Omitting all images, give the entries that follow again exactly as they read.

=== Data records ===

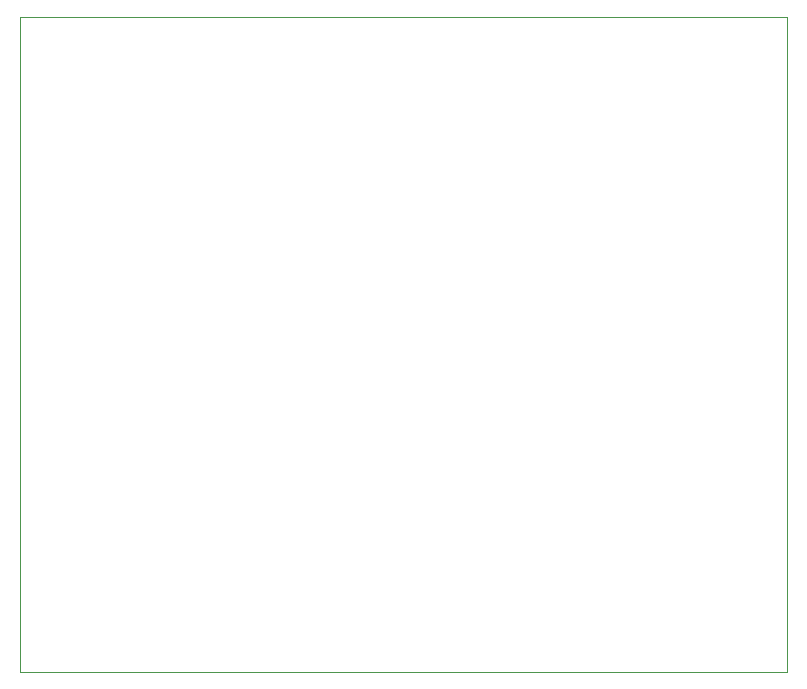
<source format=gbr>
%TF.GenerationSoftware,KiCad,Pcbnew,9.0.7-1.fc43*%
%TF.CreationDate,2026-02-19T19:52:45+02:00*%
%TF.ProjectId,Marcopad,4d617263-6f70-4616-942e-6b696361645f,rev?*%
%TF.SameCoordinates,Original*%
%TF.FileFunction,Profile,NP*%
%FSLAX46Y46*%
G04 Gerber Fmt 4.6, Leading zero omitted, Abs format (unit mm)*
G04 Created by KiCad (PCBNEW 9.0.7-1.fc43) date 2026-02-19 19:52:45*
%MOMM*%
%LPD*%
G01*
G04 APERTURE LIST*
%TA.AperFunction,Profile*%
%ADD10C,0.050000*%
%TD*%
G04 APERTURE END LIST*
D10*
X92000000Y-38000000D02*
X157000000Y-38000000D01*
X157000000Y-93500000D01*
X92000000Y-93500000D01*
X92000000Y-38000000D01*
M02*

</source>
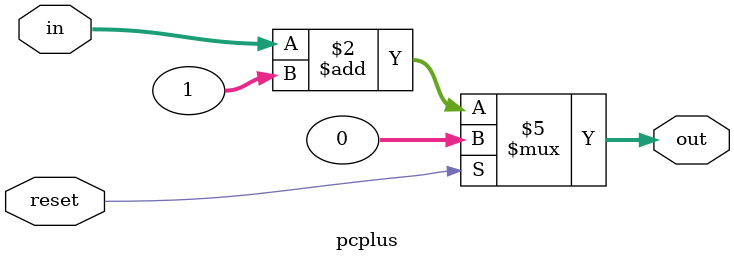
<source format=v>
`timescale 1ns / 1ps
module pcplus#(parameter CSIZE = 31)(
input reset,
input[CSIZE:0] in,
output reg[CSIZE:0]out
    );

initial 
begin
out <= 0;
end

always@*
begin

	if(reset) out <= 0;
	else out <= in + 1;

end

endmodule

</source>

===

Result below
<source format=gbr>
%TF.GenerationSoftware,KiCad,Pcbnew,9.0.7-1.fc43*%
%TF.CreationDate,2026-02-19T19:52:45+02:00*%
%TF.ProjectId,Marcopad,4d617263-6f70-4616-942e-6b696361645f,rev?*%
%TF.SameCoordinates,Original*%
%TF.FileFunction,Profile,NP*%
%FSLAX46Y46*%
G04 Gerber Fmt 4.6, Leading zero omitted, Abs format (unit mm)*
G04 Created by KiCad (PCBNEW 9.0.7-1.fc43) date 2026-02-19 19:52:45*
%MOMM*%
%LPD*%
G01*
G04 APERTURE LIST*
%TA.AperFunction,Profile*%
%ADD10C,0.050000*%
%TD*%
G04 APERTURE END LIST*
D10*
X92000000Y-38000000D02*
X157000000Y-38000000D01*
X157000000Y-93500000D01*
X92000000Y-93500000D01*
X92000000Y-38000000D01*
M02*

</source>
<source format=v>
`timescale 1ns / 1ps
module pcplus#(parameter CSIZE = 31)(
input reset,
input[CSIZE:0] in,
output reg[CSIZE:0]out
    );

initial 
begin
out <= 0;
end

always@*
begin

	if(reset) out <= 0;
	else out <= in + 1;

end

endmodule

</source>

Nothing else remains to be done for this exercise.